__EXERCISE INSTRUCTIONS__.
Gather every line of the data below that contains the word "pose".

__PROVIDED DATA__.
------------------------

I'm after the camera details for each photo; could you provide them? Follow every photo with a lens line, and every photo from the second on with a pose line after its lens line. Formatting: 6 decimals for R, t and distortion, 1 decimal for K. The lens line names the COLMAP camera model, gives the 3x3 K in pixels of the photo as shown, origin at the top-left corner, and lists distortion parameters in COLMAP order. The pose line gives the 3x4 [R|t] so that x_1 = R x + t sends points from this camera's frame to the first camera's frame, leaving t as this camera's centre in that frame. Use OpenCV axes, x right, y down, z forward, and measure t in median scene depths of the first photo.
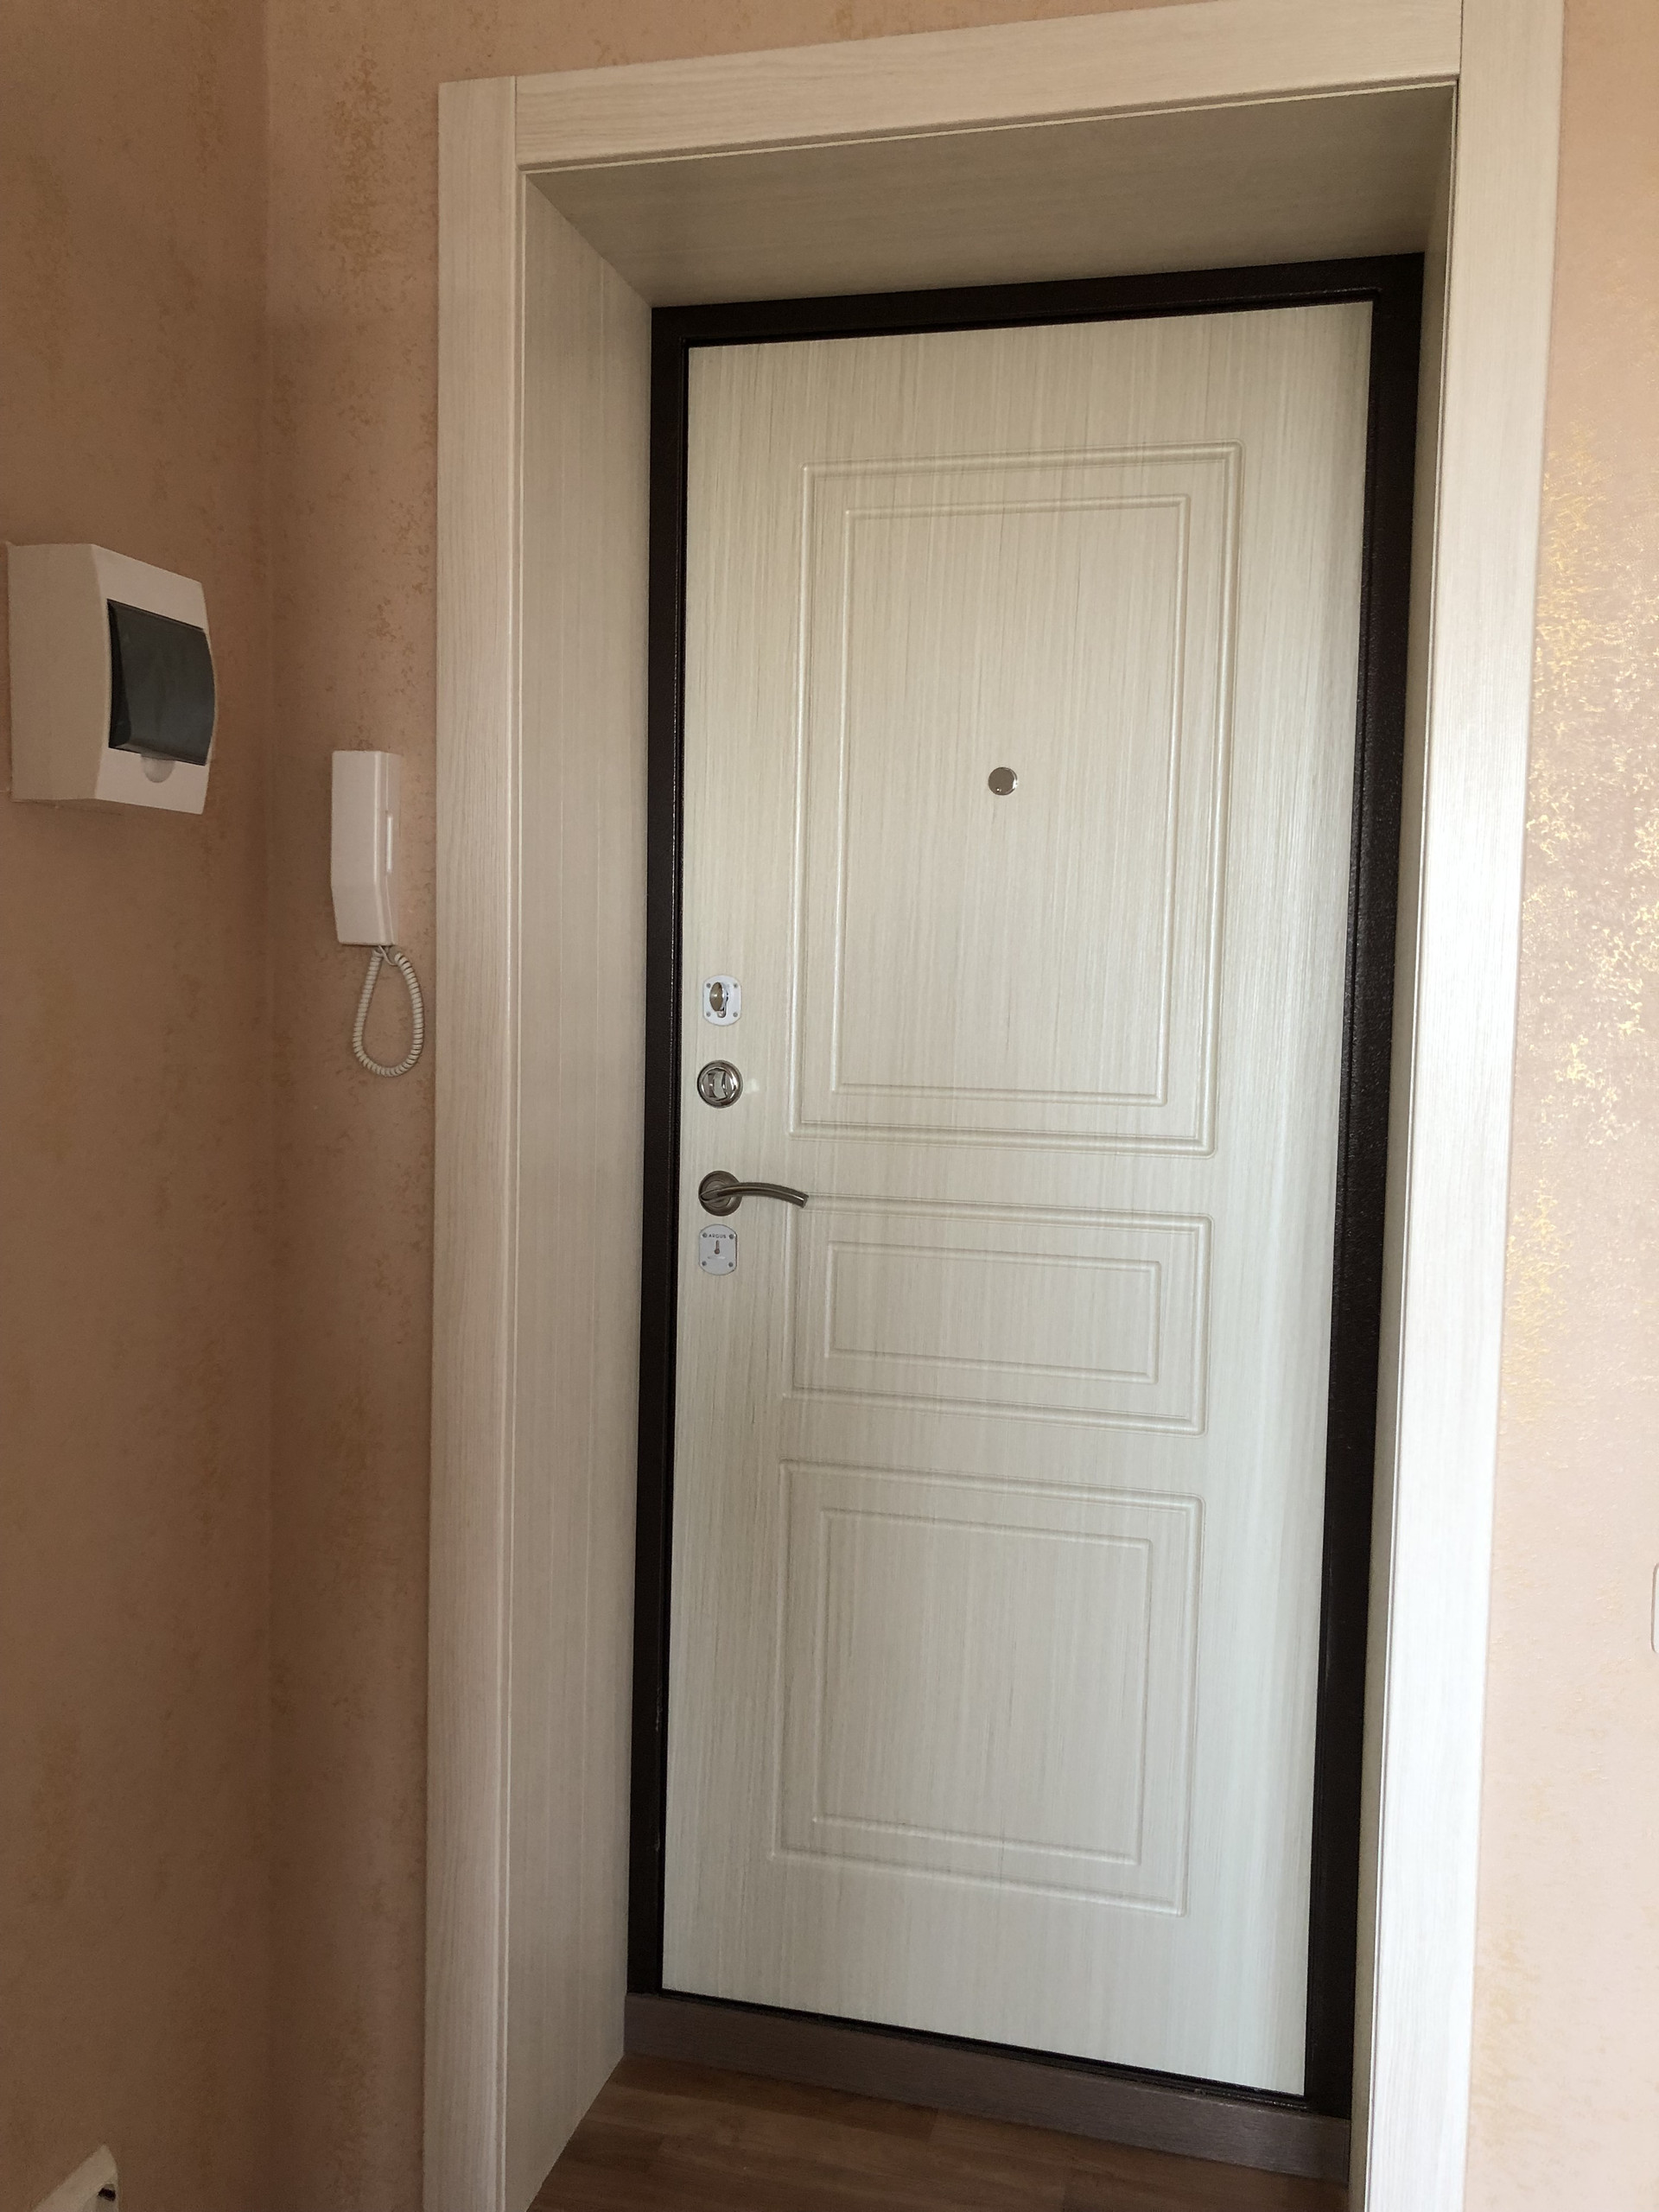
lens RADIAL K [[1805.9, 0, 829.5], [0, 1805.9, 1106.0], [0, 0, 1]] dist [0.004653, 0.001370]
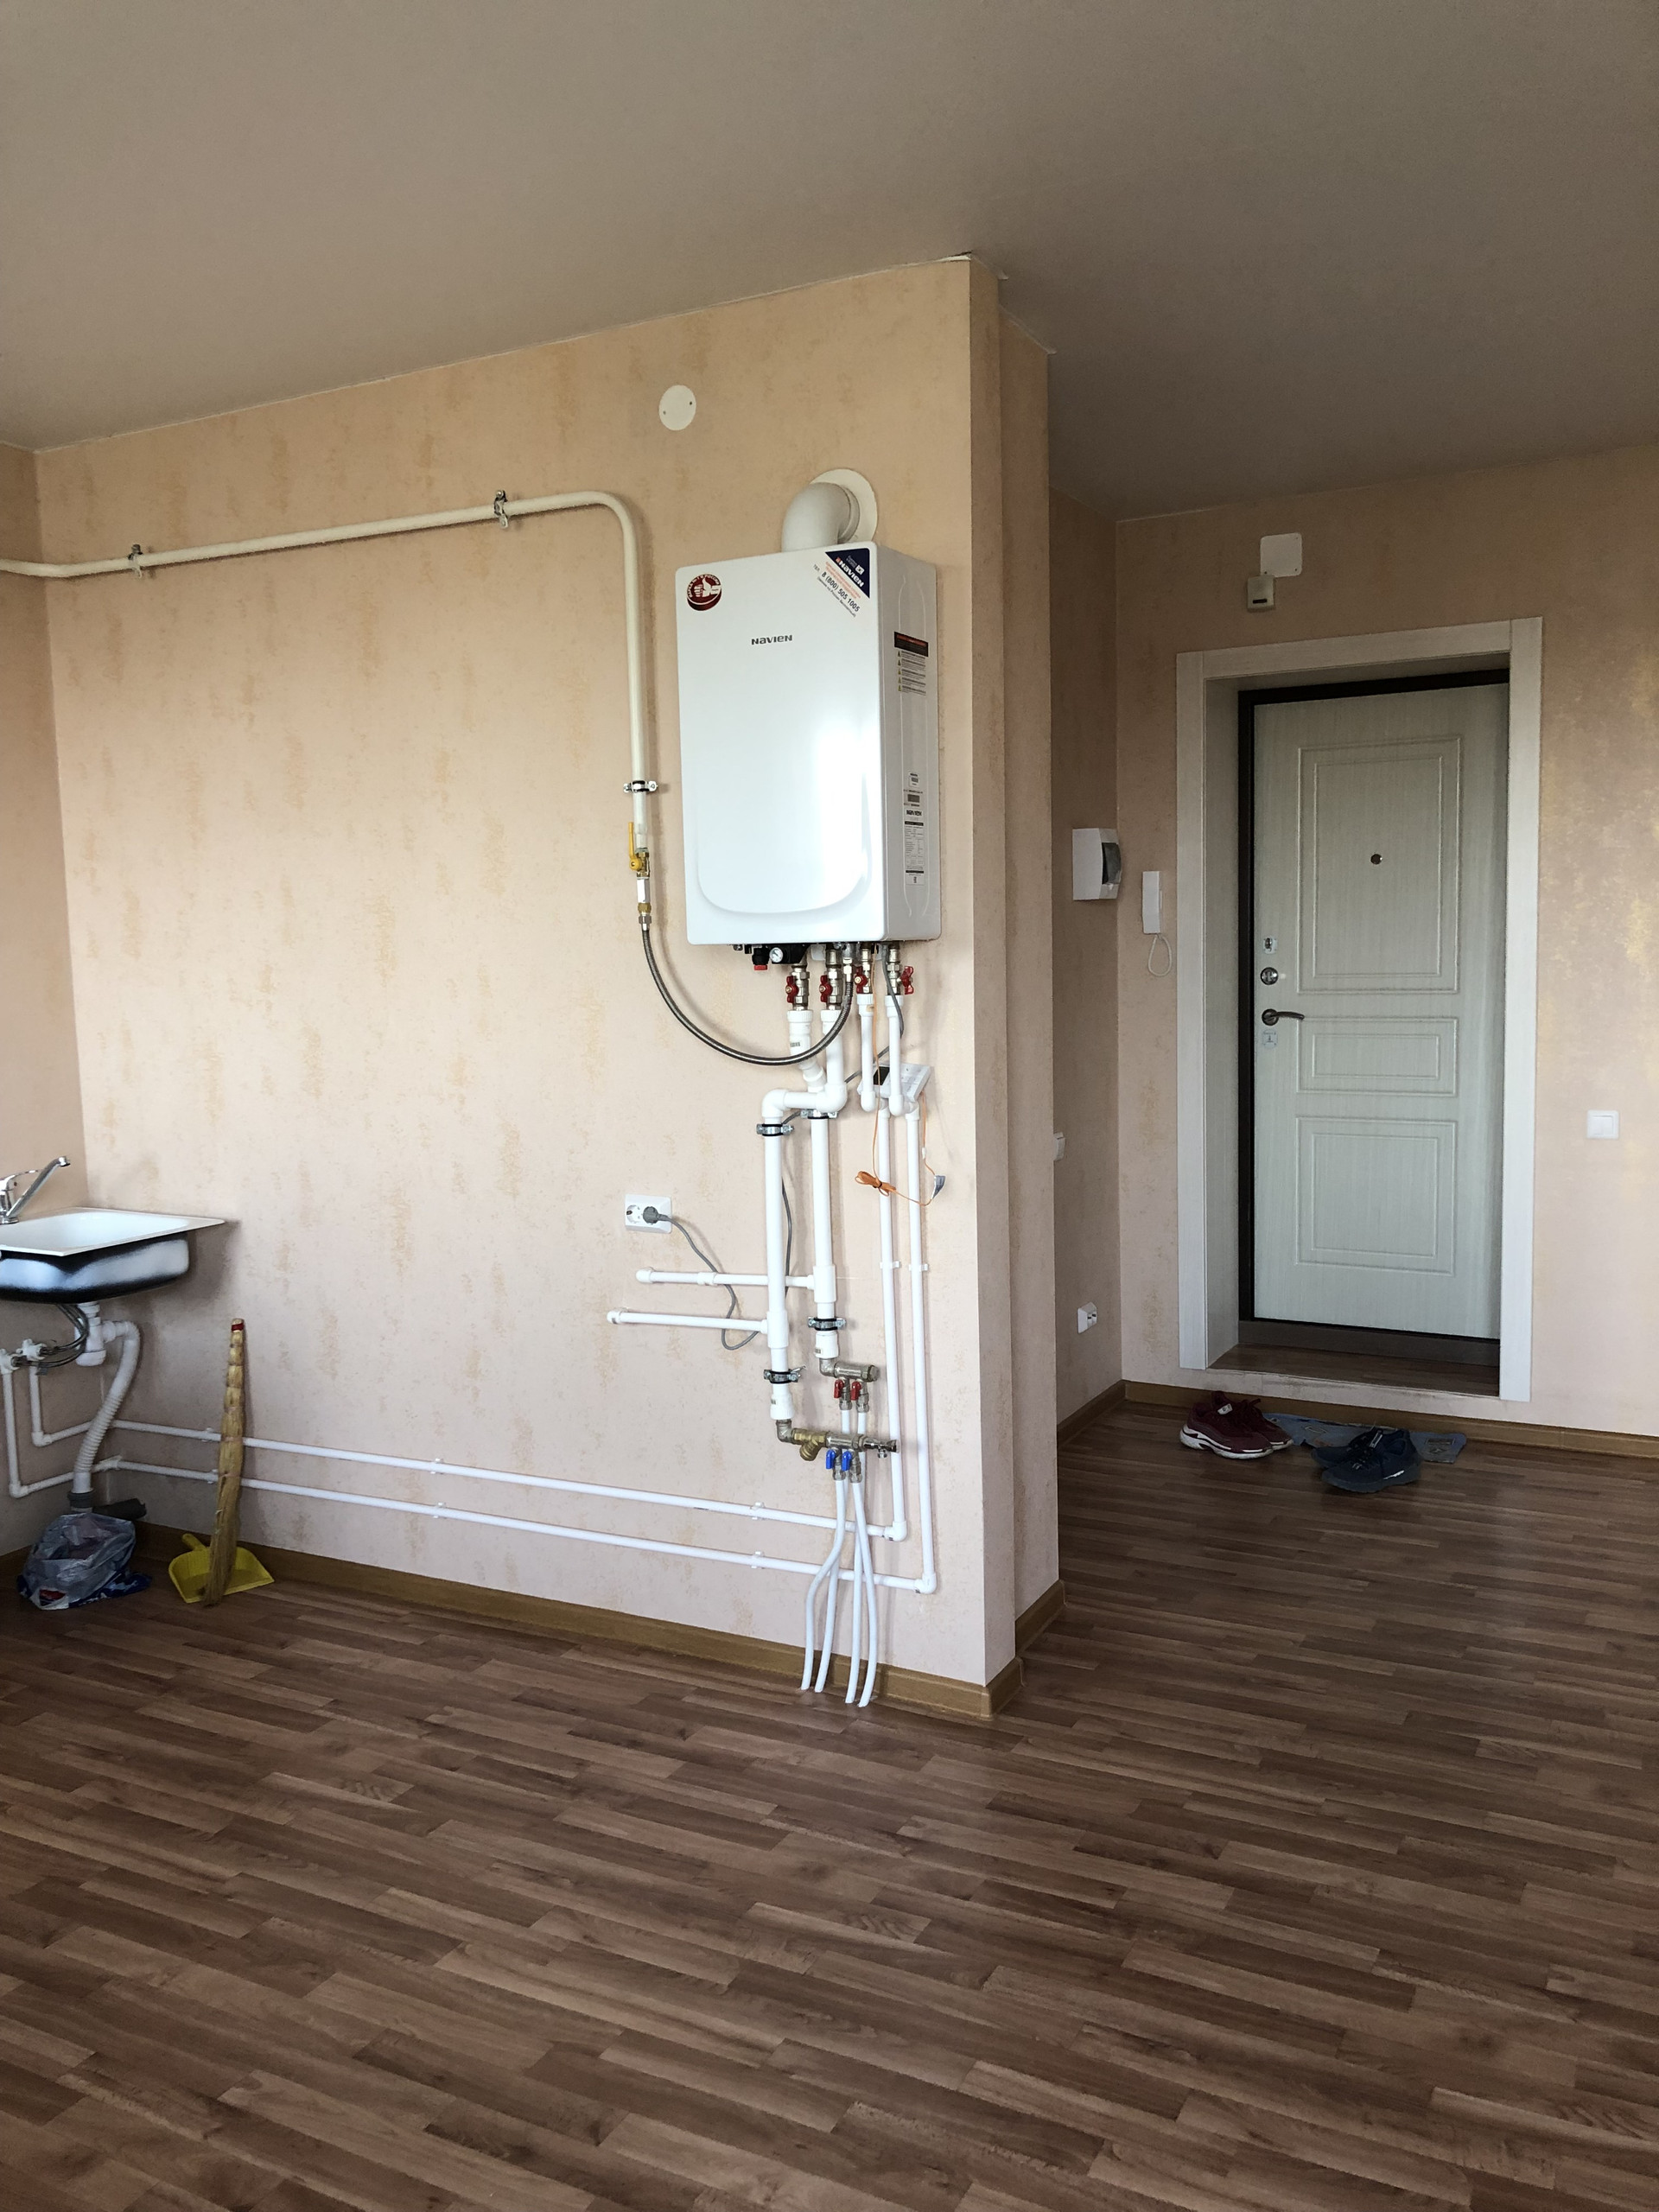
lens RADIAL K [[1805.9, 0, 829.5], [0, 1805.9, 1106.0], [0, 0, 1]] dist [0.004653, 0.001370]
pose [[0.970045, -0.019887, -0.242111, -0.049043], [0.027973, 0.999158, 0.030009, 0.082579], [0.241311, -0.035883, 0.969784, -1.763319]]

------------------------

__EXERCISE ANSWER__.
I'm after the camera details for each photo; could you provide them? Follow every photo with a lens line, and every photo from the second on with a pose line after its lens line. Formatting: 6 decimals for R, t and distortion, 1 decimal for K. The lens line names the COLMAP camera model, gives the 3x3 K in pixels of the photo as shown, origin at the top-left corner, and lists distortion parameters in COLMAP order. The pose line gives the 3x4 [R|t] so that x_1 = R x + t sends points from this camera's frame to the first camera's frame, leaving t as this camera's centre in that frame. Use OpenCV axes, x right, y down, z forward, and measure t in median scene depths of the first photo.
pose [[0.970045, -0.019887, -0.242111, -0.049043], [0.027973, 0.999158, 0.030009, 0.082579], [0.241311, -0.035883, 0.969784, -1.763319]]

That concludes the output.